Hay recursos de cine llenos de imaginación, plenos de mirada secreta, henchidos de emociones delicadas, verdaderos universos abiertos mediante gestos fugaces, precisos, y universales, como la rabieta de Conrad Jarrett (aquel jovencísimo Timothy Hutton) en “Ordinary people” (“Gente corriente”, en España) al descubrir el núcleo de su conflicto en la sesión con su terapeuta; o “Cinema Paradiso” con sus pinceladas llenas de nostalgia. Pero Stephen Daldry se pone ampuloso y no controla la vehemencia mientras controlaba los Oscar 2012 por el rabillo para ver si caía algo (para los que incluso estuvo propuesta como Mejor Película) y el big bang se transforma en un big crunch en el que todo se contrae. Da la impresión de que había que ser muy chulo en la Academia de Hollywood para descartar esta película con el 11-S de trasfondo y que eso no encendiera una polémica por impíos, porque todos conocemos los intríngulis de los Oscars entre al arte, la política, y la opinión pública.

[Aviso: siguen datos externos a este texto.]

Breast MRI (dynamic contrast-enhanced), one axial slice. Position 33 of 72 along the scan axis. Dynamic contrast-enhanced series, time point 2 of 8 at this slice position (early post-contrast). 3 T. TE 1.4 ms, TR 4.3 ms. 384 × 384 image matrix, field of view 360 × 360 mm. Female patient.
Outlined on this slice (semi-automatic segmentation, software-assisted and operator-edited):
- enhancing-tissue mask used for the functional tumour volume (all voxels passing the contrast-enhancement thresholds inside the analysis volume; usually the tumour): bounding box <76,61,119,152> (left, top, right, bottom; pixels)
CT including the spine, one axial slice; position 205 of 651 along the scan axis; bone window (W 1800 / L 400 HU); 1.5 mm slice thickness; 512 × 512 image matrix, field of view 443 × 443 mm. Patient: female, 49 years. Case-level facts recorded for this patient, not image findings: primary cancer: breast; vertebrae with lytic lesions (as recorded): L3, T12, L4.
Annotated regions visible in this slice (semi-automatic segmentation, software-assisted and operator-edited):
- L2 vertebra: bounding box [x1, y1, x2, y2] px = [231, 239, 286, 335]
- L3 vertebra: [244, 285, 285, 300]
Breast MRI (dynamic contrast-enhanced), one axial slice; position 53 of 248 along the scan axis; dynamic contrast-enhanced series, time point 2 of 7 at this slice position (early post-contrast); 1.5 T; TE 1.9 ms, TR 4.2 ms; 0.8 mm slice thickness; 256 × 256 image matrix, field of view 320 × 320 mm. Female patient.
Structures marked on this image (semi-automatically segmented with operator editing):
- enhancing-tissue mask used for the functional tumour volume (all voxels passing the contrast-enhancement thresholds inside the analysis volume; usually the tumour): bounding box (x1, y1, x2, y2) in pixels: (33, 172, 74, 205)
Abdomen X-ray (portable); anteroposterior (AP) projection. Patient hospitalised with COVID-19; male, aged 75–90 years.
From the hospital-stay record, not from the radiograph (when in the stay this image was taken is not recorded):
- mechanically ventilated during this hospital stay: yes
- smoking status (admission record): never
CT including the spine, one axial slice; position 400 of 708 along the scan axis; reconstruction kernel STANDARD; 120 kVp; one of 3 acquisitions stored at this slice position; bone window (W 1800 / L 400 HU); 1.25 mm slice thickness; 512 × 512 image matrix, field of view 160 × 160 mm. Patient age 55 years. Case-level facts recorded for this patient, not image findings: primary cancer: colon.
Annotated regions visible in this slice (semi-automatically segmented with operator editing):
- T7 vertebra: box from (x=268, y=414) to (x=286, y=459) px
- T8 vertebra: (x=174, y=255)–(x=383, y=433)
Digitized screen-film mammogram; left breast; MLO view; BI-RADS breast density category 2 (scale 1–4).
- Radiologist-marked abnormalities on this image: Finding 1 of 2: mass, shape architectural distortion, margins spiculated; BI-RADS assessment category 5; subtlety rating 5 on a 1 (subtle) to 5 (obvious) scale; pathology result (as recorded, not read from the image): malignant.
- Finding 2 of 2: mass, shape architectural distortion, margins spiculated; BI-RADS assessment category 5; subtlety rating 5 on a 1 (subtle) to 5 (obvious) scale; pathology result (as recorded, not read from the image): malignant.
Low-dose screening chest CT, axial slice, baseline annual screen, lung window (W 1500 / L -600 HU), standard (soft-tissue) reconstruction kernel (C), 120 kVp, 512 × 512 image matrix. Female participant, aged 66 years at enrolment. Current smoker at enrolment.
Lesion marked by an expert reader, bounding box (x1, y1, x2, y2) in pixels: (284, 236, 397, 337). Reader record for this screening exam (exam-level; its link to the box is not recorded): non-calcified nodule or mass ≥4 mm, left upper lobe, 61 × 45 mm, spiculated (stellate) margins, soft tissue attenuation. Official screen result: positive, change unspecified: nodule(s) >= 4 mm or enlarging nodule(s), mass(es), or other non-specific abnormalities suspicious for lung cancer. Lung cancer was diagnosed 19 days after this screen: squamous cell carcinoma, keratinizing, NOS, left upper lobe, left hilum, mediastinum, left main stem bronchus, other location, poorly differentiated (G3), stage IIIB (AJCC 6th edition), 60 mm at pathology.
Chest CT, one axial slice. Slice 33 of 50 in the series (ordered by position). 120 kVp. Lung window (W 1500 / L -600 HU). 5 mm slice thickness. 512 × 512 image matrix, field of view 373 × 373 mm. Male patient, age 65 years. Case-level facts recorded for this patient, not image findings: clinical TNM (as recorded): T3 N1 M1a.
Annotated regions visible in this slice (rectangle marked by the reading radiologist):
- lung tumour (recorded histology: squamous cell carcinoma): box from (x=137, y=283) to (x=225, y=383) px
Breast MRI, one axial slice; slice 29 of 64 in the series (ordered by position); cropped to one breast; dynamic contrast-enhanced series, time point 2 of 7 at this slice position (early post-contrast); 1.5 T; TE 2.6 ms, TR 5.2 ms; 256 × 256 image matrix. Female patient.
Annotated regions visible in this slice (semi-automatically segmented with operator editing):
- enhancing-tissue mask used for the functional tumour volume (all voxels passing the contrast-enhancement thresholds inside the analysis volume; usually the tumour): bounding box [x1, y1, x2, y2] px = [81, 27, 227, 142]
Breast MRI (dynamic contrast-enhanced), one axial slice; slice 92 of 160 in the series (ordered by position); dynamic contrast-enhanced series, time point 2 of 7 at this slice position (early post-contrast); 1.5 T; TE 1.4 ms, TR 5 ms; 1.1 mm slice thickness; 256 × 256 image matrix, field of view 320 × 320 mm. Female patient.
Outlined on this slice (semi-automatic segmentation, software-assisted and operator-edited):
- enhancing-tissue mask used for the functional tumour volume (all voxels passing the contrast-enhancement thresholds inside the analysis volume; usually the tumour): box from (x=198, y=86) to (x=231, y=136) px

Al final, ganó la sensatez aunque le haya tocado el premio a otra película también bastante discutible (The artist). La fábula de Andersen tiene vigencia y parece que nadie quiere decir que el Emperador esté en calzoncillos: The Artist me gustó mucho, pero no para la adhesión histérica que produjo en una batahola eufórica en la que parece que nadie encendió la luz.
Uno se reconcilia con la otra propuesta a los Oscars, la del sueco Max von Sydow como Mejor Actor de reparto (que finalmente se llevó Christopher Plummer, por “Beginners”). Max von Sydow sí que es un monstruo, porque hay gente que emana tensión dramática sin apenas mover nada, como la intensa Viola Davis, fea y magnética a partes iguales. La cinta consigue que el único actor mudo de la trama haya sido quien transmitiera más que todos los otros juntos. Y encima, sin decir ni mu durante dos horas en pantalla.
Tan fuerte, tan cerca (Extremely loud, and incredibly close)
Director: Stephen Daldry; EUA, 2012, con Thomas Horn, Tom Hanks, Sandra Bullock, Max Von Sydow, Viola Davis.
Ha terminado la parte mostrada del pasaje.